HAProxy advanced Redis health check


Redis is an opensource nosql database working on a key/value model.
One interesting feature in Redis is that it is able to write data to disk as well as a master can synchronize many slaves.

HAProxy can load-balance Redis servers with no issues at all.
There is even a built-in health check for redis in HAProxy.
Unfortunately, there was no easy way for HAProxy to detect the status of a redis server: master or slave node. Hence people usually hacks this part of the architecture.

As written in the title of this post, we’ll learn today how to make a simple Redis infrastructure thanks to newest HAProxy advanced send/expect health checks.
This feature is available in HAProxy 1.5-dev20 and above.

Purpose is to make the redis infrastructure as simple as possible and ease fail over for the web servers.

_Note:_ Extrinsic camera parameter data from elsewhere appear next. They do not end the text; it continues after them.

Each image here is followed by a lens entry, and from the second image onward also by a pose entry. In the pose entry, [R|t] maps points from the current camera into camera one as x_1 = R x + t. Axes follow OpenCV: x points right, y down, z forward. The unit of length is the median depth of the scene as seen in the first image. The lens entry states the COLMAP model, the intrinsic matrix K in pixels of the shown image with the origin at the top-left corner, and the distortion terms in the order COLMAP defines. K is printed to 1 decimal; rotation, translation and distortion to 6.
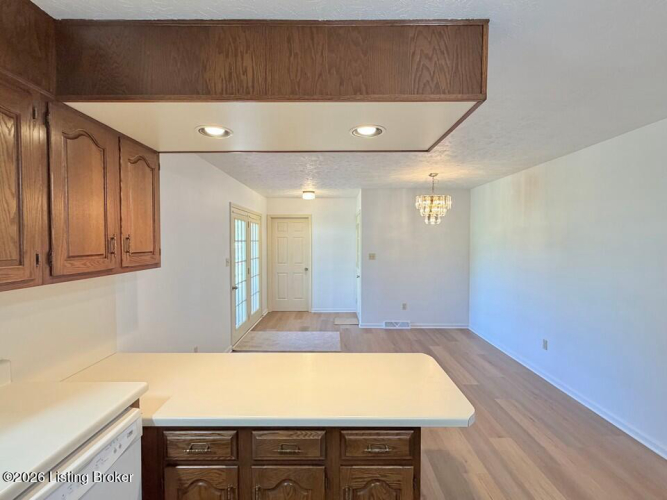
lens RADIAL K [[314.4, 0, 333.5], [0, 314.4, 250.0], [0, 0, 1]] dist [0.000014, -0.000094]
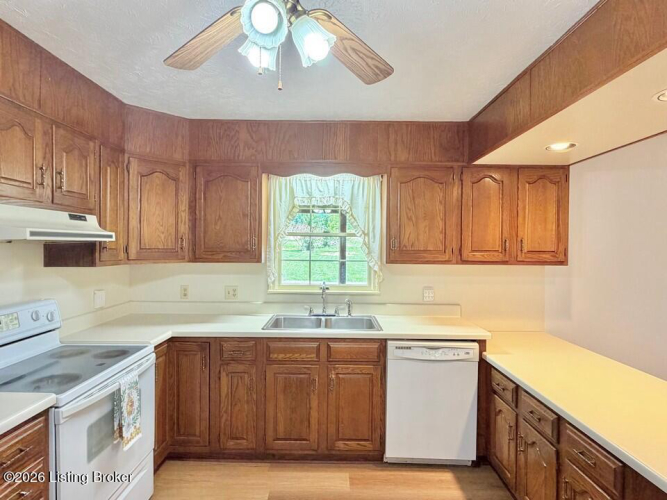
lens RADIAL K [[370.2, 0, 333.5], [0, 370.2, 250.0], [0, 0, 1]] dist [0.000855, 0.000275]
pose [[0.008102, 0.008795, -0.999928, 1.215415], [-0.036756, 0.999288, 0.008492, 0.028656], [0.999291, 0.036685, 0.008419, 0.209393]]
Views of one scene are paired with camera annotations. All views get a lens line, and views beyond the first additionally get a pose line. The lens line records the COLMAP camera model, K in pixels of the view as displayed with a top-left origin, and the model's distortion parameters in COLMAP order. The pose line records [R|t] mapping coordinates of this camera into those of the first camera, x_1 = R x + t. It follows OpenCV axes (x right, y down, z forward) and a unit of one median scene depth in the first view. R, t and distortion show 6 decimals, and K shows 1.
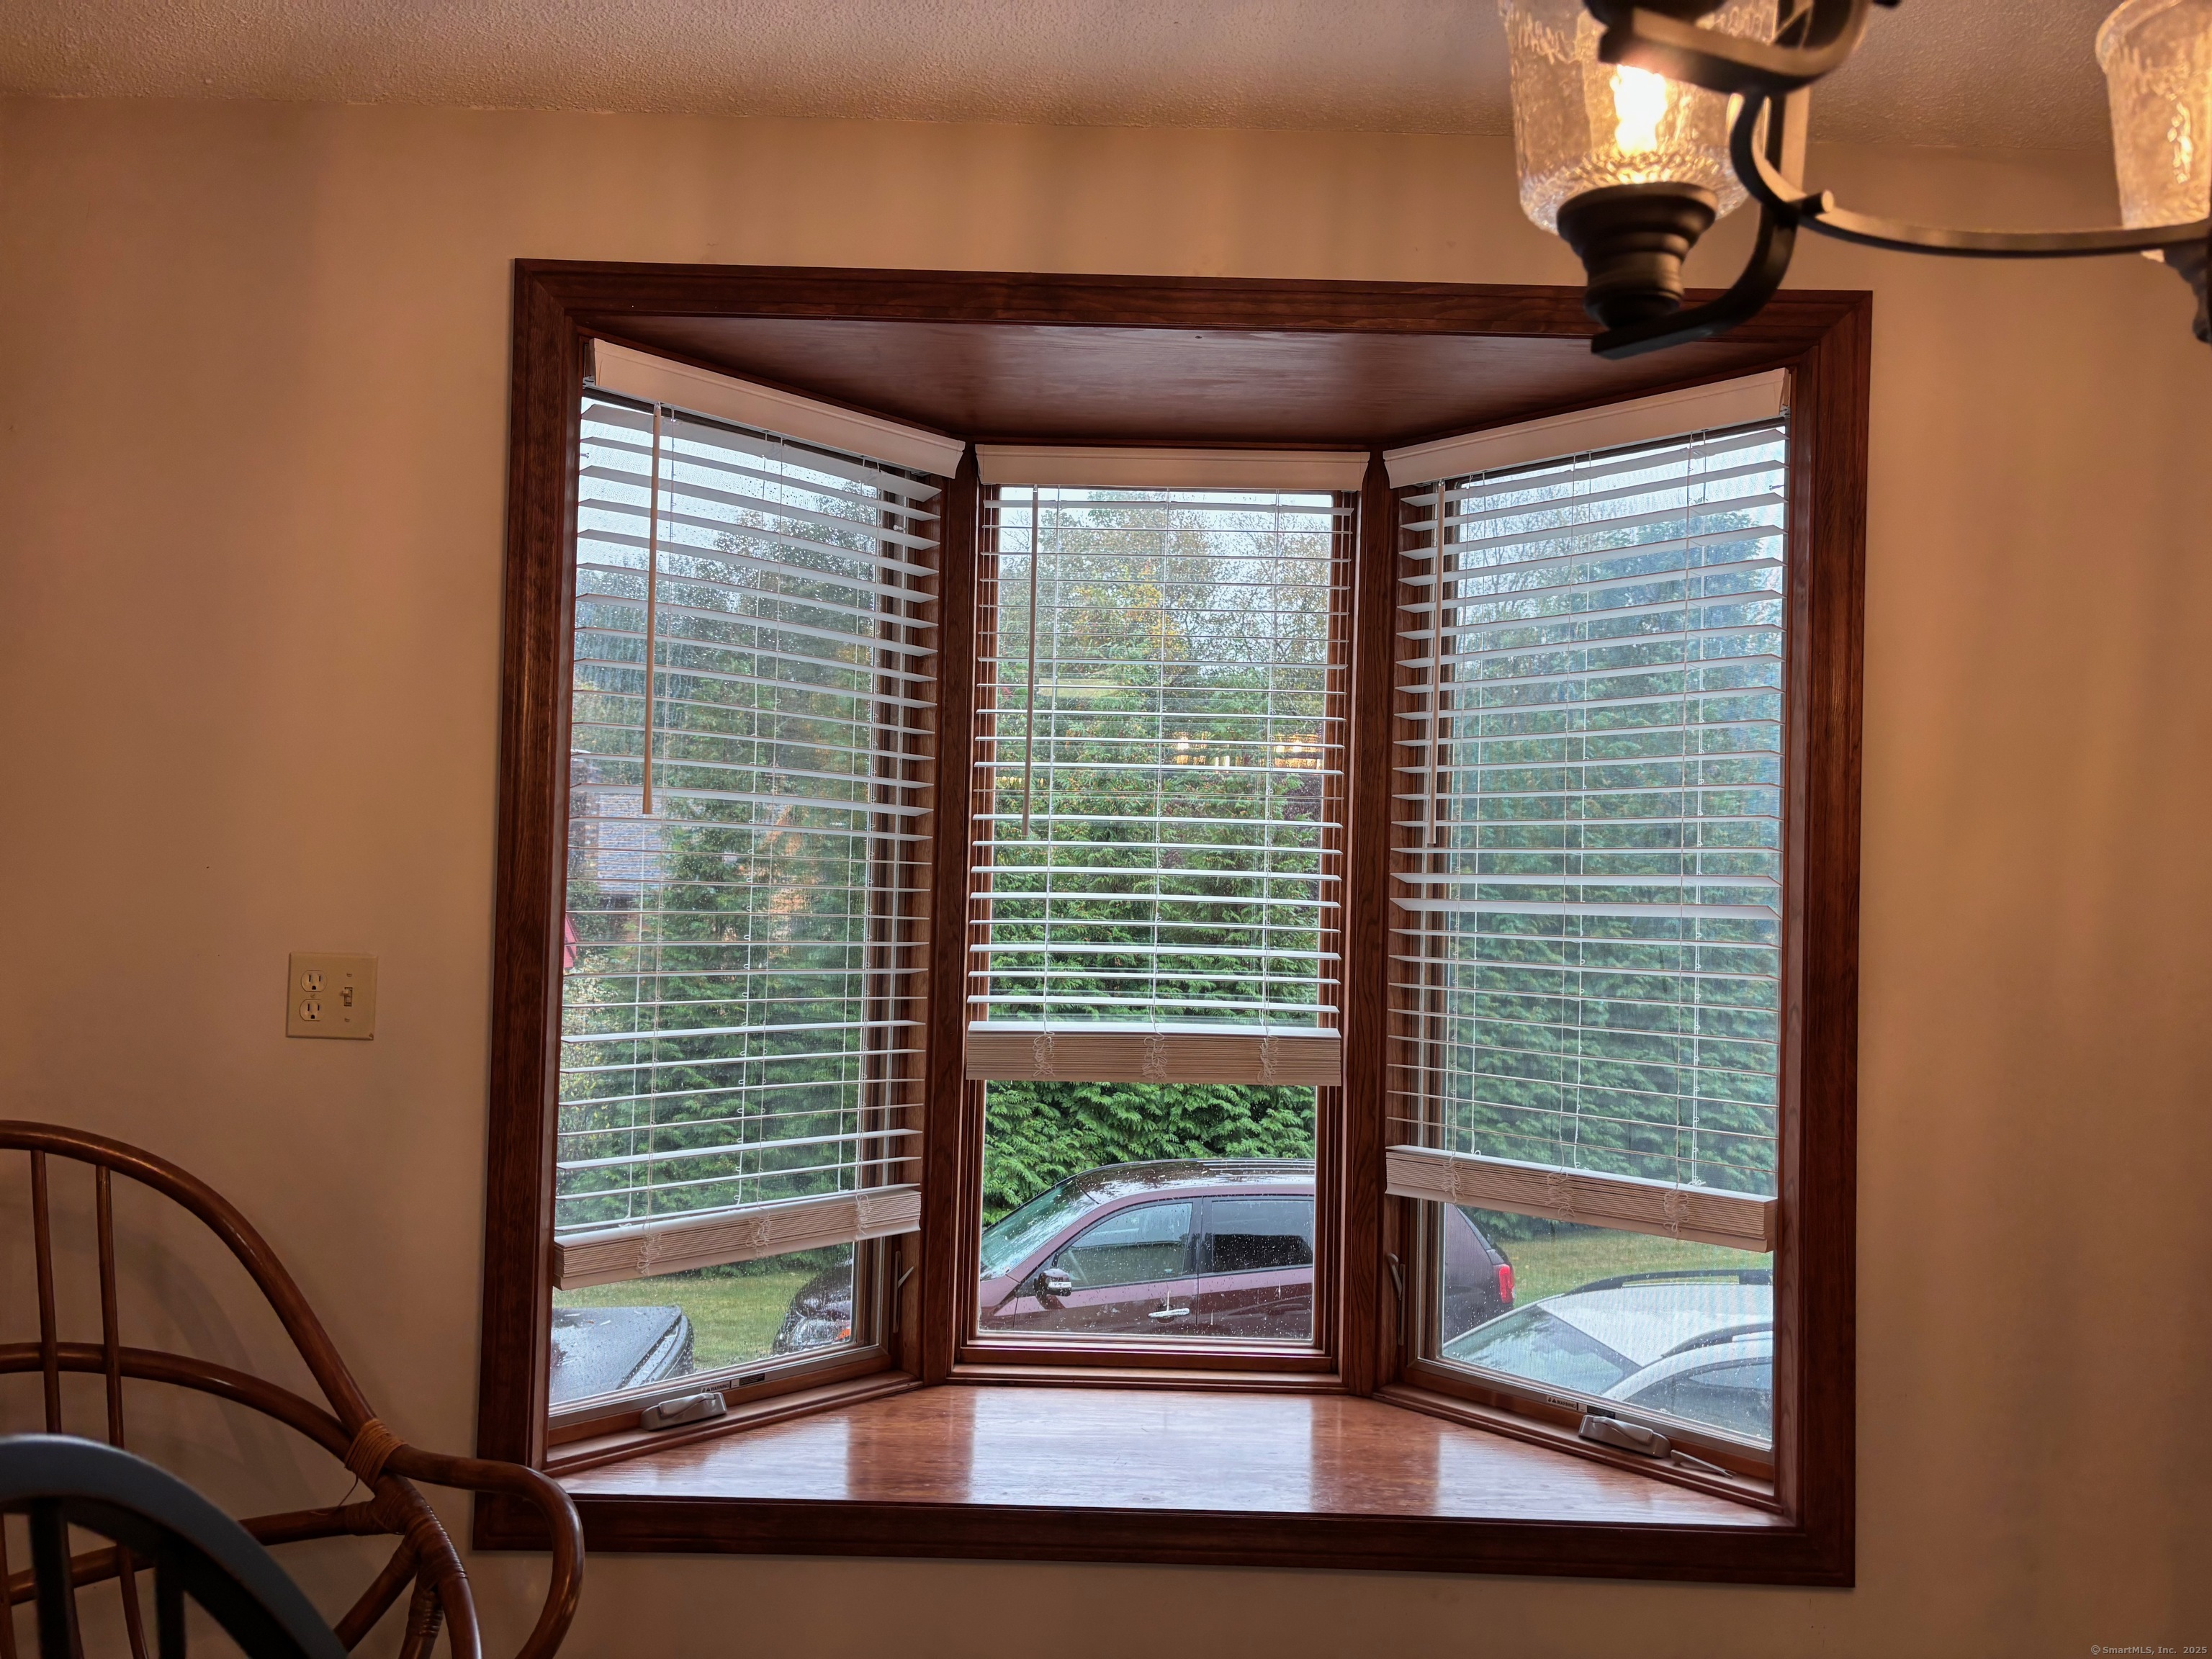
lens RADIAL K [[1667.4, 0, 1114.3], [0, 1667.4, 840.4], [0, 0, 1]] dist [0.136706, -0.198413]
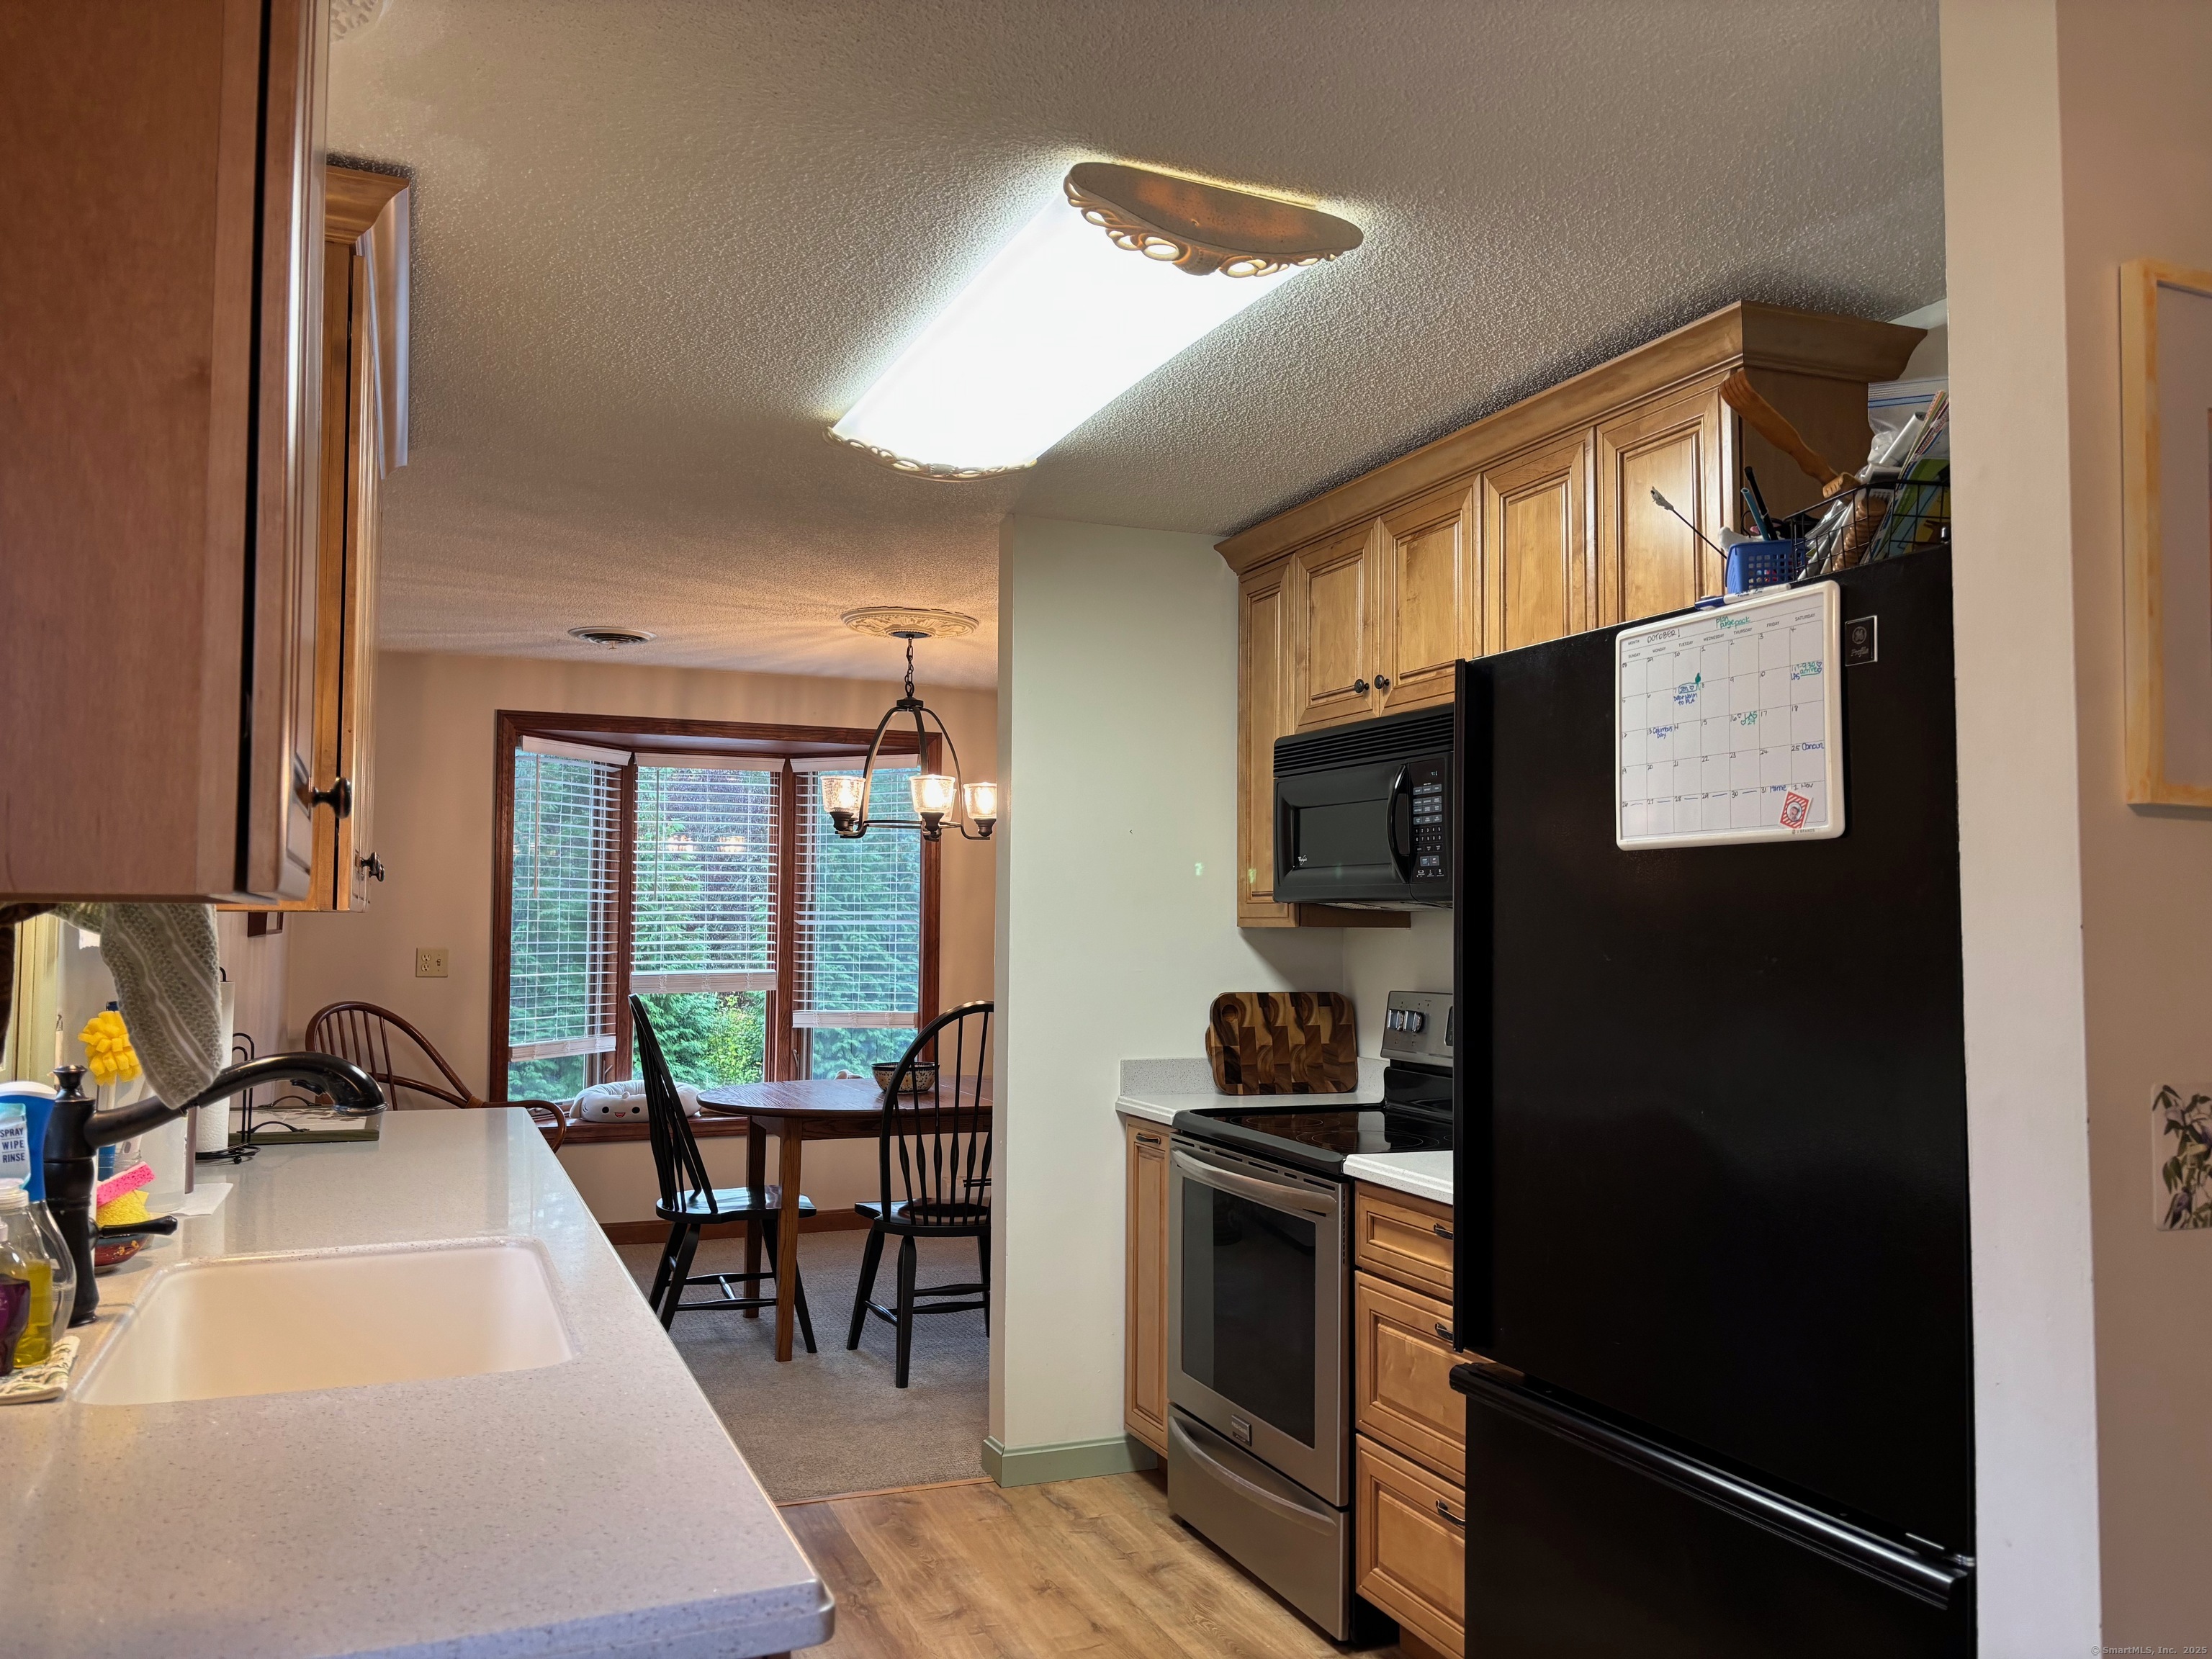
lens RADIAL K [[1667.4, 0, 1114.3], [0, 1667.4, 840.4], [0, 0, 1]] dist [0.136706, -0.198413]
pose [[0.928846, -0.003789, 0.370448, -0.365493], [0.009136, 0.999878, -0.012680, -0.057069], [-0.370354, 0.015162, 0.928767, -1.751843]]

HAProxy will have to detect which node is MASTER and route all the connection to it.

Redis high availability diagram with HAProxy

Below, an ascii art diagram of HAProxy load-balancing Redis servers:

+----+ +----+ +----+ +----+
| W1 | | W2 | | W3 | | W4 |   Web application servers
+----+ +----+ +----+ +----+
     \     |   |     /
      \    |   |    /
       \   |   |   /
        | HAProxy |
           /   \
       +----+ +----+
       | R1 | | R2 |           Redis servers
       +----+ +----+

The scenario is simple:
  * 4 web application servers need to store and retrieve data to/from a Redis database
  * one (better using 2) HAProxy servers which load-balance redis connections
  * 2 (at least) redis servers in an active/standby mode with replication


Below, is the HAProxy configuration for the

defaults REDIS
 mode tcp
 timeout connect  4s
 timeout server  30s
 timeout client  30s

frontend ft_redis
 bind name redis
 default_backend bk_redis

backend bk_redis
 option tcp-check
 tcp-check send PING\r\n
 tcp-check expect string +PONG
 tcp-check send info\ replication\r\n
 tcp-check expect string role:master
 tcp-check send QUIT\r\n
 tcp-check expect string +OK
 server R1 check inter 1s
 server R2 check inter 1s

The HAProxy health check sequence above allows to consider the Redis master server as UP in the farm and redirect connections to it.
When the Redis master server fails, the remaining nodes elect a new one. HAProxy will detect it thanks to its health check sequence.

It does not require third party tools and make fail over transparent.


7 Responses to HAProxy advanced Redis health check

  1. Koen says:

    You are missing the “tcp-check connect” statement that make the connection. Took me a few minutes to figure that out.

  2. whaa says:

    funny how a haproxy 1.5.22 on ubuntu 12.04 worked -without- tcp-check connect, and the same haproxy on a centos 6.5 didn’t work without tcp-check connect.

    thanks for the tip.

    • Hi,

      This is not fun, it deserves an understanding!
      Could you send a mail to the ML with more information about your environment and your configuration (anonimized) as well?


  3. adichiru says:


    I have been testing a very similar scenarios for quite a while and there is a problem that haproxy needs to handle properly. The main idea is that haproxy is looking to detect redis masters by querying each back-end server, which is expected for load-balancing but in the same time problematic for HA in the special case of redis. Redis has a master-slave sync option which combined with Sentinel works pretty good. However, haproxy does not get the current master details from sentinel so if a net partition occurs, a slave is being promoted to master while the old master is isolated; if the old master comes back it will come back as master and haproxy will see it as a valid back-end so it will send queries to it for a few good seconds until sentinel will reconfigure it to be slave.

    I believe this can be “easily” solved by making haproxy get ip and port for the current master from sentinel, since sentinel is the authority in that redis infrastructure. Just playing with inter and rise to allow sentinel enough time to fix this 2 masters in the same time problem is not reliable and inserts a huge delay in the fail-over scenario.

    What do you think about this? Is there something I am missing?